Casas
Por dentro da casa construída pelo artista italiano Fulvio Pennachi em 1940
Um patrimônio cultural pontuado em cada cômodo com obras de arte e histórias de vida do artista morto em 1992
2 min de leituraNão foram poucas as artes que Fulvio Pennacchi (1905-1992) dominou: pintura, desenho, muralismo, afresco, cerâmica e azulejaria, sem contar as investidas em design de mobiliário e cartazes publicitários. Todas essas vertentes se reúnem em um único e especialíssimo espaço: a casa que projetou e onde viveu, a partir de 1948, com a mulher, Filomena Matarazzo, e os oito filhos no Jardim Europa, em São Paulo, concretizada com as arcadas típicas de sua Toscana natal, o pátio interno arborizado, os adornos e todos os móveis, concebidos por ele e executados pelo Liceu de Artes e Ofícios.
O engenheiro Luiz Maiorana (1898-1961) deu corpo à construção, implantada em um lote de quase 3 mil m². Cada canto tem a marca do criador e é permeado de suas obras, inclusive a cozinha e os inúmeros banheiros. Os herdeiros admitem não saber ao certo quantos afrescos adornam a moradia na qual o ateliê ficou exatamente como seu dono o deixou ao falecer, aos 87 anos, três décadas atrás. O endereço, hoje sem uso residencial, é mantido pela família em homenagem à memória do patriarca.
Alguns diálogos ouvidos sob as loggias soam distantes da nossa realidade. Quando Giovanna Pennacchi, filha do artista, procura por determinado item, ouve de Lucas, o irmão caçula: “Está na escada da torre”. Contabilize-se esse elemento arquitetônico, incomum em nosso universo doméstico, à saudade que o imigrante sentia da Itália, de onde partiu em 1929, aos 24 anos – época em que seus feitos refletiam a inspiração renascentista e os temas religiosos.
Logo a paisagem brasileira, os colonos e a vida no campo começaram a se insinuar em suas criações. O homem simples (a “nossa gente”, como ele dizia) era interpretado pelas mãos de quem veio de um rigoroso ensino superior em Lucca, na Real Academia de Belas Artes.

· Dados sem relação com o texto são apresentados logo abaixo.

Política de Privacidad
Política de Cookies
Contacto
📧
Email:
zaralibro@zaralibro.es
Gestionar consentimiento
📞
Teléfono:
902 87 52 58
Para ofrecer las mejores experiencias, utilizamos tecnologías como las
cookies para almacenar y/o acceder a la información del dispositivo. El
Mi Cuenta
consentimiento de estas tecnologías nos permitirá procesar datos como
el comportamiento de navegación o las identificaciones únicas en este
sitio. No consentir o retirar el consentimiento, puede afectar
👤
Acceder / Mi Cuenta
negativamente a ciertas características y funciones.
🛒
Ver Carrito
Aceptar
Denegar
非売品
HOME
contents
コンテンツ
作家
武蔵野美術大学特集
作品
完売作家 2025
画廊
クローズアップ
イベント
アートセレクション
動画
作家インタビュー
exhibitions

Pietro Maria Bardi, fundador do MASP, o considerava o maior pintor de afrescos do país, como conta o historiador Valério Pennacchi, autor de um livro sobre a produção do parente, e como atesta uma de suas maiores realizações, na Igreja Nossa Senhora da Paz, no bairro da Liberdade.
Integrante do Grupo Santa Helena, que juntou nomes de peso da arte nacional na década de 1930 no palacete que lhe emprestou o nome (e que, mesmo sendo um marco da arquitetura paulistana, veio abaixo em 1971), Pennacchi dedicava à arte todo o tempo disponível. Rabiscava enquanto esperava os filhos na saída do colégio ou a mulher em alguma consulta. “Suas ilustrações preenchiam qualquer papel que lhe caísse nas mãos”, conta Giovanna, responsável pelo espólio do pai ao lado dos sete irmãos. Por isso elas podem estar até em um caderno de contabilidade, misturadas a lembretes de afazeres cotidianos, o que torna ainda mais preciosos a casa e o acervo.
Nem mesmo as várias exposições de seu trabalho dão conta de expressá-lo tão bem quanto a residência – ela, sim, um retrato fiel do homem que produziu como poucos, foi professor e enriqueceu muitos interiores paulistanos com seus afrescos. Embora nem todos tenham sido conservados como desejariam os Pennacchi, outros ao menos foram removidos e transportados para um novo lar em operações complexas. É o cuidado que se espera diante de tamanho tesouro.